What is needed: Pull out every line of the records below and reproduce each one verbatim, in the same order.
***** Dataset excerpts
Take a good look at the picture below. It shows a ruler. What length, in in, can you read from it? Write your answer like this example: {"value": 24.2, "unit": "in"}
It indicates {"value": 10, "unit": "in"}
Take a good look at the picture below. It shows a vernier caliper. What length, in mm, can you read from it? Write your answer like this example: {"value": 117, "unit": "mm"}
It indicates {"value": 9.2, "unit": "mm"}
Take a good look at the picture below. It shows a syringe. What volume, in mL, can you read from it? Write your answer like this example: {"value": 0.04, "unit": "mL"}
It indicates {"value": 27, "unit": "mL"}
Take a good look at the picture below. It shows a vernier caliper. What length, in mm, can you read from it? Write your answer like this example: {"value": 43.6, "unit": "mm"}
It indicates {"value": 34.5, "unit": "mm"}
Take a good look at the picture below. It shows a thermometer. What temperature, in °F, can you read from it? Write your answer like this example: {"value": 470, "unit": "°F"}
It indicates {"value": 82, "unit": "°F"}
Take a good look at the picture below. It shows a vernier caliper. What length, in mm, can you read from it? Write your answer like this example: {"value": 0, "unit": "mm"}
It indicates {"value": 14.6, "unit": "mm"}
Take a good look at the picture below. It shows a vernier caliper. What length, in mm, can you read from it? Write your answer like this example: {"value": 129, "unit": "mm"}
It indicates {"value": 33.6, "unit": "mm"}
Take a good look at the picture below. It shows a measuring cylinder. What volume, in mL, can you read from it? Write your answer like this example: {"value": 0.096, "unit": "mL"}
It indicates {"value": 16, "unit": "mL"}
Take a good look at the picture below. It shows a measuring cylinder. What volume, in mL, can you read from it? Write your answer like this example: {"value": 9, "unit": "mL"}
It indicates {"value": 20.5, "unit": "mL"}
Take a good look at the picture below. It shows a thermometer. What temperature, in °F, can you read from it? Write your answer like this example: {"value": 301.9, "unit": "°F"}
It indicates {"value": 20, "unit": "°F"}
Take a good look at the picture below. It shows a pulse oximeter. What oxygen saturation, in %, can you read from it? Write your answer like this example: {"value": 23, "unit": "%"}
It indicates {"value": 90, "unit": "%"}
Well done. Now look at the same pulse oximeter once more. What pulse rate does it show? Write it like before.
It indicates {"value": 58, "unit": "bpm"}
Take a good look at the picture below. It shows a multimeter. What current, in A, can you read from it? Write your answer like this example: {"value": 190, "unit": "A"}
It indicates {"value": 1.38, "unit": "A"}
**********
Worked solution:
Take a good look at the picture below. It shows a ruler. What length, in in, can you read from it? Write your answer like this example: {"value": 24.2, "unit": "in"}
It indicates {"value": 10, "unit": "in"}
Take a good look at the picture below. It shows a vernier caliper. What length, in mm, can you read from it? Write your answer like this example: {"value": 117, "unit": "mm"}
It indicates {"value": 9.2, "unit": "mm"}
Take a good look at the picture below. It shows a syringe. What volume, in mL, can you read from it? Write your answer like this example: {"value": 0.04, "unit": "mL"}
It indicates {"value": 27, "unit": "mL"}
Take a good look at the picture below. It shows a vernier caliper. What length, in mm, can you read from it? Write your answer like this example: {"value": 43.6, "unit": "mm"}
It indicates {"value": 34.5, "unit": "mm"}
Take a good look at the picture below. It shows a thermometer. What temperature, in °F, can you read from it? Write your answer like this example: {"value": 470, "unit": "°F"}
It indicates {"value": 82, "unit": "°F"}
Take a good look at the picture below. It shows a vernier caliper. What length, in mm, can you read from it? Write your answer like this example: {"value": 0, "unit": "mm"}
It indicates {"value": 14.6, "unit": "mm"}
Take a good look at the picture below. It shows a vernier caliper. What length, in mm, can you read from it? Write your answer like this example: {"value": 129, "unit": "mm"}
It indicates {"value": 33.6, "unit": "mm"}
Take a good look at the picture below. It shows a measuring cylinder. What volume, in mL, can you read from it? Write your answer like this example: {"value": 0.096, "unit": "mL"}
It indicates {"value": 16, "unit": "mL"}
Take a good look at the picture below. It shows a measuring cylinder. What volume, in mL, can you read from it? Write your answer like this example: {"value": 9, "unit": "mL"}
It indicates {"value": 20.5, "unit": "mL"}
Take a good look at the picture below. It shows a thermometer. What temperature, in °F, can you read from it? Write your answer like this example: {"value": 301.9, "unit": "°F"}
It indicates {"value": 20, "unit": "°F"}
Take a good look at the picture below. It shows a pulse oximeter. What oxygen saturation, in %, can you read from it? Write your answer like this example: {"value": 23, "unit": "%"}
It indicates {"value": 90, "unit": "%"}
Well done. Now look at the same pulse oximeter once more. What pulse rate does it show? Write it like before.
It indicates {"value": 58, "unit": "bpm"}
Take a good look at the picture below. It shows a multimeter. What current, in A, can you read from it? Write your answer like this example: {"value": 190, "unit": "A"}
It indicates {"value": 1.38, "unit": "A"}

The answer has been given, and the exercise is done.